◆ DOCUMENT EXTRACT ◆
- Opening Delimiter -

Mitsubishi specifies 256 levels of brightness, indicating 8-bit signal processing. In previous 8-bit designs, the coarse steps between black and white created false contouring on faces and objects. Mitsubishi must have incorporated additional signal processing because I didn't observe this anomaly or others, such as poor dark detail.
I connected the panel alternately to both cable and satellite boxes to view standard- and high-def signals. The results were excellent. I set my HD cable box's output to 1080i, and the Mitsubishi's signal processing converted the program to the panel's native resolution. When I connected the plasma to the DVI output of a 720p-capable DVD player, the results were also excellent. Using the player's progressive component video output yielded picture artifacts, probably due to a combination of the player's inferior analog output and the additional upconversion needed to reach the display's native matrix.

- Closing Delimiter -

◆ RECORDS SHOWN ◆
- Opening Delimiter -

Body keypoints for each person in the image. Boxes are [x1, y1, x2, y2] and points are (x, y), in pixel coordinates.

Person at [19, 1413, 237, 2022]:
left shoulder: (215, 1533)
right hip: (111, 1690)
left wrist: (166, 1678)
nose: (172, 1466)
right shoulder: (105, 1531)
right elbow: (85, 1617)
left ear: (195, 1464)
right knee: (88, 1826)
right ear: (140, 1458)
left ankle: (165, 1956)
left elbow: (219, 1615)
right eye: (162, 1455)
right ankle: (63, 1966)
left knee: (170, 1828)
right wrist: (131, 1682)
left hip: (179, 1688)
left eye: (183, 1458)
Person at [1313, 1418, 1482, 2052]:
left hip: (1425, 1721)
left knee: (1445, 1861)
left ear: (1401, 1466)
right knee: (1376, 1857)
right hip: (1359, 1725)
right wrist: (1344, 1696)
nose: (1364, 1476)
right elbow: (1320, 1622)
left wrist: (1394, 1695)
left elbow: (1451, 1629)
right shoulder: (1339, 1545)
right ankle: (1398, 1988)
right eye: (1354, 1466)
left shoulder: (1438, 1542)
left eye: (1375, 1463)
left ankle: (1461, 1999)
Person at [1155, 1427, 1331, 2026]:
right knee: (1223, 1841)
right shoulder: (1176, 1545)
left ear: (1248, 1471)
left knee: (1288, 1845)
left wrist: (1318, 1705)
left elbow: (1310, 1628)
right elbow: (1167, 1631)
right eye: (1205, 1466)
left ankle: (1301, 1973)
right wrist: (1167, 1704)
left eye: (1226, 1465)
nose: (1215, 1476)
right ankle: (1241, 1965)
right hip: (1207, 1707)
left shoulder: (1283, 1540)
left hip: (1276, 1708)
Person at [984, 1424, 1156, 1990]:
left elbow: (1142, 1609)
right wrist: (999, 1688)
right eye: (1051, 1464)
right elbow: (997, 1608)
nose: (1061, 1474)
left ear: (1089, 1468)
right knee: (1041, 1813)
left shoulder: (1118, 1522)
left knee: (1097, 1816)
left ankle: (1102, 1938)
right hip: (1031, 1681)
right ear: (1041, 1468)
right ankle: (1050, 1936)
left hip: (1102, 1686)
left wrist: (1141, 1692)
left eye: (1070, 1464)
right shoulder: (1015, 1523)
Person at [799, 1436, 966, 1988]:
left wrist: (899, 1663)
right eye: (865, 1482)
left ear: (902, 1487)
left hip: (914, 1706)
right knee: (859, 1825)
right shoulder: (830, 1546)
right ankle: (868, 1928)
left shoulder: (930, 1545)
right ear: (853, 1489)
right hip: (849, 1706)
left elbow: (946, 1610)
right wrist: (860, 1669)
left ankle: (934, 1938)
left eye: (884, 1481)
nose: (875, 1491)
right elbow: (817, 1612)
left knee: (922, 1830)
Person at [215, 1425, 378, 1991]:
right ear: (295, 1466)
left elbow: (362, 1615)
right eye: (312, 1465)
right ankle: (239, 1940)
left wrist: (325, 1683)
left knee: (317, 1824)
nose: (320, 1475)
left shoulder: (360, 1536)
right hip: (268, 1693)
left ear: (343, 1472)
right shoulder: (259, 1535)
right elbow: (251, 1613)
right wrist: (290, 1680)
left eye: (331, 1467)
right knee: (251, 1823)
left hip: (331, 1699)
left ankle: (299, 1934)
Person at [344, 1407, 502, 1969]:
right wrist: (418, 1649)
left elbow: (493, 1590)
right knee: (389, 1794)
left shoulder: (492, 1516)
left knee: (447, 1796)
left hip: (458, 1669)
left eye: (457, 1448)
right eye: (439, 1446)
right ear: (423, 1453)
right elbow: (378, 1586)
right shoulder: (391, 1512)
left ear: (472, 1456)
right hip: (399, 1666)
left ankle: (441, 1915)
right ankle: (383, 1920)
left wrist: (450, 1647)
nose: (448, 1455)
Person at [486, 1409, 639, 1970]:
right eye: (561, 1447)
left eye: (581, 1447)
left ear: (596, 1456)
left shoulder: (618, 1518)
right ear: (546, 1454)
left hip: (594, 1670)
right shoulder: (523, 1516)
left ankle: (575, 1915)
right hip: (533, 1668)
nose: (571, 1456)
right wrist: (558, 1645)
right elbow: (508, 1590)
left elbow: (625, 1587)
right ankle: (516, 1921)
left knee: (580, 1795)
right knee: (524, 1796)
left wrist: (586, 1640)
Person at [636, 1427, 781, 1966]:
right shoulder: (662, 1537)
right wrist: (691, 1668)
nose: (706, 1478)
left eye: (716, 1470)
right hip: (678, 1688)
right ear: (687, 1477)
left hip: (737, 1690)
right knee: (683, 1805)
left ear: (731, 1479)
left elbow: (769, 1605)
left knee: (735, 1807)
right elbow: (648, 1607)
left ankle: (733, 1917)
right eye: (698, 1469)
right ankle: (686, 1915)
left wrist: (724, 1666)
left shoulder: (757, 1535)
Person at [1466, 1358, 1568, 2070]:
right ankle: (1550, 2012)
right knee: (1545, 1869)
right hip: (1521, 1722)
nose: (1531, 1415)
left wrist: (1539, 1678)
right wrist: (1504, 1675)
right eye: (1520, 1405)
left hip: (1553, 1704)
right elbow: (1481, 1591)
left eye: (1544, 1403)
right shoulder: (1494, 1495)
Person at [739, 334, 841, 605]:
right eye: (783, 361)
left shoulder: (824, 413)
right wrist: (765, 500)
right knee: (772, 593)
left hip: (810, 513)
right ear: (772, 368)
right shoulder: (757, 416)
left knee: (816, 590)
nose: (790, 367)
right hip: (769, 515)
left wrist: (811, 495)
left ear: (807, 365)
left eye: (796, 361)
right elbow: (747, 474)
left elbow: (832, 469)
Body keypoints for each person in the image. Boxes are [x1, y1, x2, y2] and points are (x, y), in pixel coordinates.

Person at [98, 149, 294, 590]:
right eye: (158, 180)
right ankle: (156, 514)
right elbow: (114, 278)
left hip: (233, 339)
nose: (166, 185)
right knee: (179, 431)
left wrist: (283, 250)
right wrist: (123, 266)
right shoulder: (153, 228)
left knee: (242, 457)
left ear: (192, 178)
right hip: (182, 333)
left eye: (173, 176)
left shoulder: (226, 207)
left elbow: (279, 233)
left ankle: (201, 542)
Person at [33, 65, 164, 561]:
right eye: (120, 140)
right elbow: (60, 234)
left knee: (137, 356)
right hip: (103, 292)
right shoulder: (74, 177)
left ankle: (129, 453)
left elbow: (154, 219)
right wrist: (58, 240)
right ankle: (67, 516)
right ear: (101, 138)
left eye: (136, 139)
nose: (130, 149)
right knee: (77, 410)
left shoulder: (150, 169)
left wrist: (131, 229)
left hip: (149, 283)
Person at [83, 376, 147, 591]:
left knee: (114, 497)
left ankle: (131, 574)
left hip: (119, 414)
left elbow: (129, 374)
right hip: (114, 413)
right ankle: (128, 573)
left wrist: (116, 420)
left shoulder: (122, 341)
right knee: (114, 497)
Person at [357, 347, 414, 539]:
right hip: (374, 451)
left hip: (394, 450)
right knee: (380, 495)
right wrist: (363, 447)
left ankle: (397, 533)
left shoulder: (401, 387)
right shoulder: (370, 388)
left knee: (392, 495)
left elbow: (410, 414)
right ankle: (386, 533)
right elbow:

- Closing Delimiter -

◆ WHAT YOU NEED TO DO ◆
Please reproduce word for word the part of the Mitsubishi plasma review that opens with the words containing "Mitsubishi specifies 256" and closes with "poor dark detail.". You won't need the records for this.

◆ FINISHED EXERCISE ◆
Mitsubishi specifies 256 levels of brightness, indicating 8-bit signal processing. In previous 8-bit designs, the coarse steps between black and white created false contouring on faces and objects. Mitsubishi must have incorporated additional signal processing because I didn't observe this anomaly or others, such as poor dark detail.